Green Hill ha perso, e sta perdendo ancora. Il simbolo della vivisezione e sperimentazione scientifica, cruenta, sugli animali, è in vendita, ma nessuno è disposto a comprarla.
Nel 2012, nella struttura sul Colle San Zeno di Montichiari, ci fu un blitz da parte del movimento animalista in cui vennero liberati 70 cani. Un episodio che portò alla luce, nel corso delle indagini, una serie di reati compiuti nell’allevamento.
La tatuatura con aghi ed il taglio delle unghie fino alla base, con relativa rottura dei vasi sanguigni è uno dei tanti esempi, ci fu anche la pratica aziendale di uccidere i cani affetti da patologie per contenere i costi o semplicemente perché ritenuti non idonei allo scopo. Questa, era Green Hill.
Nel sequestro dell’allevamento, 2639 cani destinati alla vivisezione furono concessi in adozione alle famiglie.
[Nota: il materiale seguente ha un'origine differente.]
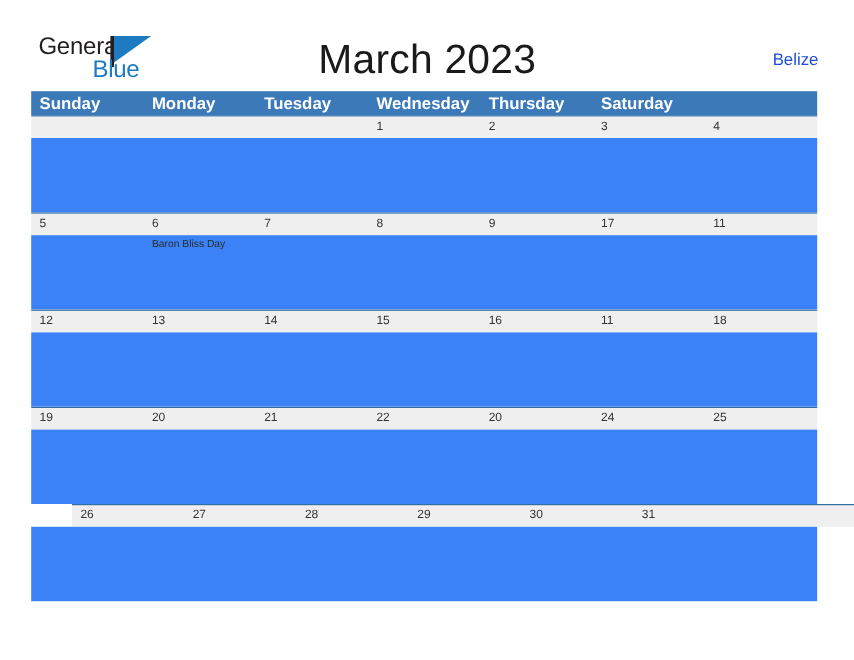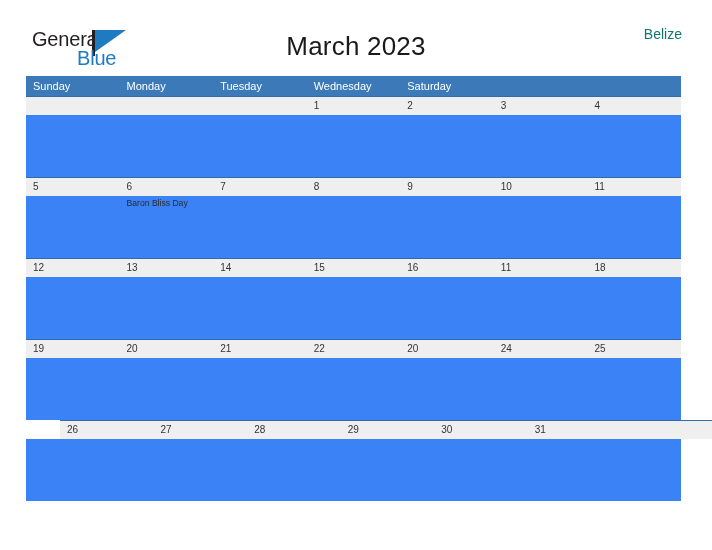"March 2023" .cal-title { font-size: 26px -> 34px }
Le pene a 4 anni di reclusione inflitte al direttore Roberto Bravi, al veterinario Renzo Graziosi e a Ghislaine Rondot, definitive.
Oggi, la struttura dismessa, contenente uffici e cinque capannoni distribuiti su 5 ettari di terreno, è sul mercato e nella relazione di bilancio 2018 della Great Divide Aps è messa nero su bianco. La multinazionale di Copenaghen detiene il 100% del capitale sociale di Green Hill, chiuso con una perdita d’esercizio di 135,152 mila euro.
Nel 2017, erano trapelate alcune indiscrezioni sulla riconversione del sito in maneggio per cavalli. Ipotesi tramontata immediatamente. L’anno scorso la struttura aveva un valore inserito a bilancio di 4,2 milioni, ma a dirla tutta, il prezzo reale lo farà il mercato e l’eventuale offerta.
Sulla sfondo, come riporta BresciaOggi, c’è la certezza però, che in quei cinque capannoni sul colle a Montichiari, non saranno più allevati cani da laboratorio.